Gideon Freudmann’s Hologram Crackers

cover artHologram Crackers is an album of solo cello music. But I guarantee you it’s like no other cello music you’ve ever heard, unless you’re one of the growing cadre of Gideon Freudmann fans.

To say that Freudmann plays the cello is akin to saying that Jimi Hendrix played the guitar. Freudmann is pushing the boundaries of the instrument in a manner similar to the way Hendrix enlarged the guitar’s vocabulary, although a better comparison might be to Todd Rundgren and electronic music. Mostly, though, as with all innovators, Freudmann’s music defies comparison.

By turns dark, moody, pensive, playful, soothing and raucous, Hologram Crackers is a fascinating listening experience. Crackers, Freudmann’s seventh release, moves fluidly among the worlds of classical, jazz, pop and rock, and various fusions of all these. The 17 tracks cover the entire spectrum of modern music in their 62 minutes.

Thanks to modern recording and performing gadgetry, Freudmann performs most of these pieces “live,” even though he often plays several parts, seemingly at the same time. Various computerized devices manipulate loops of the music, allowing him to lay down a bass line, then layer different melodic segments over it via foot-operated pedals. The disadvantage to this approach is that sometimes the music sounds mechanical or sterile, because of the strict tempo to which he must hew in order to keep time with himself. There’s no opportunity for the rhythm “section” to tinker with the beat as the song progresses.

And in his attempt to capture different textures from his startlingly futuristic, custom-made electric cello (which has been aptly described as a cross between a ship’s anchor and a crossbow), Freudmann often pushes it into the realm of synthesized sound. Yes, it’s interesting that such a wide variety of voices come from one instrument, but I sometimes find myself longing for it to just sound like a cello, which is surely one of the most beautiful instruments ever created.

That said, if approached with an open mind and a sense of play and adventure, Hologram Crackers is entertaining and rewarding.

Some of the most interesting pieces are those that apply classical techniques and structures to jazz and rock idioms. That’s the case with the opening track “Excursion.” This piece is constructed like a concerto, with three distinct sections: The opening jazz-rock fusion part, in which a swooping melodic line is laid down over a driving sixteenth-note rhythm played by what sounds for all the world like an electric bass guitar; a quieter but still driven section that suggests a bustling beehive or busy marketplace; and the final section that calls to mind a night highway, with bowed notes dopplering downward over a series of dark, plucked bass notes.

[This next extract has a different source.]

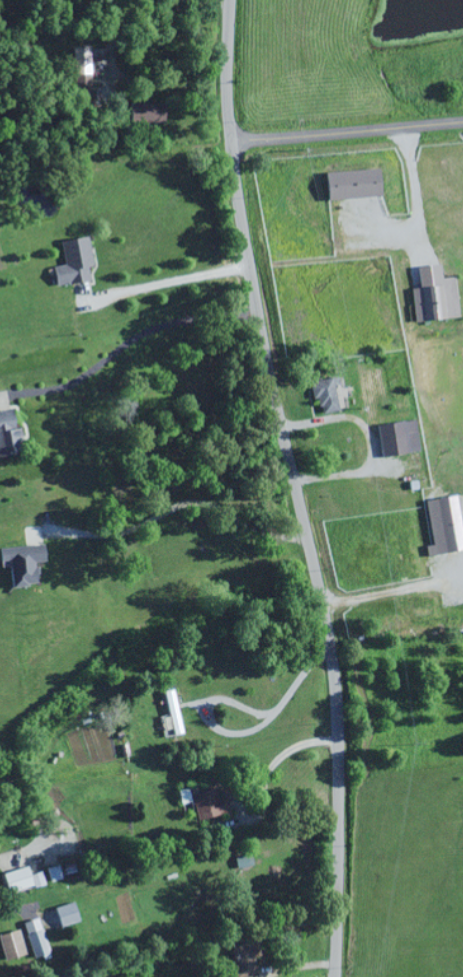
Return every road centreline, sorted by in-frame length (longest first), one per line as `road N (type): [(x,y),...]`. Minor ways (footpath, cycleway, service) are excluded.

Most of the tracks on the album are similarly programmatic; that is, they suggest images and scenes, much the way Beethoven’s Sixth Symphony suggests a summer meadow and a thunderstorm. I wasn’t surprised to learn that Freudmann has worked on several movie scores — some of the pieces here, including “Haunted Merry-Go-Round” and “Cocoon,” seem to draw on Carl Stalling’s cartoon soundtrack work. Call it “Bugs Bunny noir.”

Similarly, the title track, an immensely likeable number, uses the jazz technique of increasingly embellished repetitions of the melody, laid over a Bo Diddly beat full of starts and stops, and chorus-like quieter interludes alternating with up-tempo sections.

“Robin Hood Changes His Oil” is a clever suite that, true to its title, “steals” from pretty much the entire history of Western music, from Mozart to “Mary Had a Little Lamb” to Gershwin to the blues. Two numbers — “Back Porch” and “Carpal Tunnel” — use a strong boogie-woogie beat. The latter especially has a lot of swing to it, and an endearing melody. This may have been the first time I ever wanted to dance to a cello piece. “Fish Food” is a psychedelic confection in seven-eight time, full of Hendrix-like shrieks and whistles pulled from his instrument. Go back and listen to “If Six Were Nine” for a comparison. “Licorice Particleboard” is jazz with a bit of Celtic fiddling mixed in. Well, Celtic cello-ing. With its playful melody-rhythm interplay, I was reminded of Danny Thompson’s Celtic-inflected jazzy bass work.

“Mango” is a mid-tempo tango with a Beatle-esque melody right out of the “I Am the Walrus” period. Freudmann draws a series of blurry swoops and swirls out of his instrument, and manipulates them electronically until they suggest a backwards-played record. By the third verse, the melody is all but lost in anguished chords torn from the strings. On “Haunted Merry-Go-Round,” Freudmann uses a waltz tempo and a setting that is somehow both whimsical and dark. The melody line has lots of sweeping ups and downs that perfectly suggest the motion of carousel horses. “Flume/April” evokes April in Romania, with a jazzy, bluesy Gypsy-like melody over a plucked rhythm background.

Several of the pieces are even more experimental in nature, compositional exercises that are as far from pop as can be. “Bayou Barn Dance,” “Blind Man’s Bluff” and “Transcendental Zombies” are variously trancelike, repetitive, anti-melodic, discordant, even irritating.

The final piece, “Molecule,” however, is a fascinating and soothing tone poem in four parts. It begins with a series of percolating notes, over which a lazy, contrasting melody is laid down and then developed in a lengthy exposition. Just when you expect it to taper off and fade out, a series of deep bass notes enters, and the melody merges into a series of long notes that advance and recede like ocean waves. Then the piece fades to a false ending, after which it comes back briefly, like an echo.

There’s a lot of variety on Hologram Crackers. The pieces range from less than two minutes to more than six, and are cleverly sequenced to avoid sounding too repetitive. With the exception of a few of the more experimental works, most are pleasant and even fun to listen to — except as previously noted, when the rhythm becomes overly mechanical.

Freudmann, tiring of trying to explain that his solo cello music isn’t at all what most people think of when they hear the words “solo cello,” coined the term “cello bop.” It’s an apt description for most of what Freudmann does on this album, although I sometimes wish for more cello and less bop. Some of the most enjoyable moments on Hologram Crackers are the rare times when he just lets his instrument speak in its natural voice.

(Gadfly, 1999)

Gary Whitehouse

A fifth-generation Oregonian, Gary is a retired journalist and government communicator. Since the 1990s he has been covering music, books, food & drink and occasionally films, blogs and podcasts for Green Man Review. His main literary interests for GMR are science fiction, music lore, and food & cooking. A lifelong lover of music, his interests are wide ranging and include folk, folk rock, jazz, Americana, classic country, and roots based music from all over the world. He also enjoys dogs, birding, cooking, whisk(e)y, and coffee.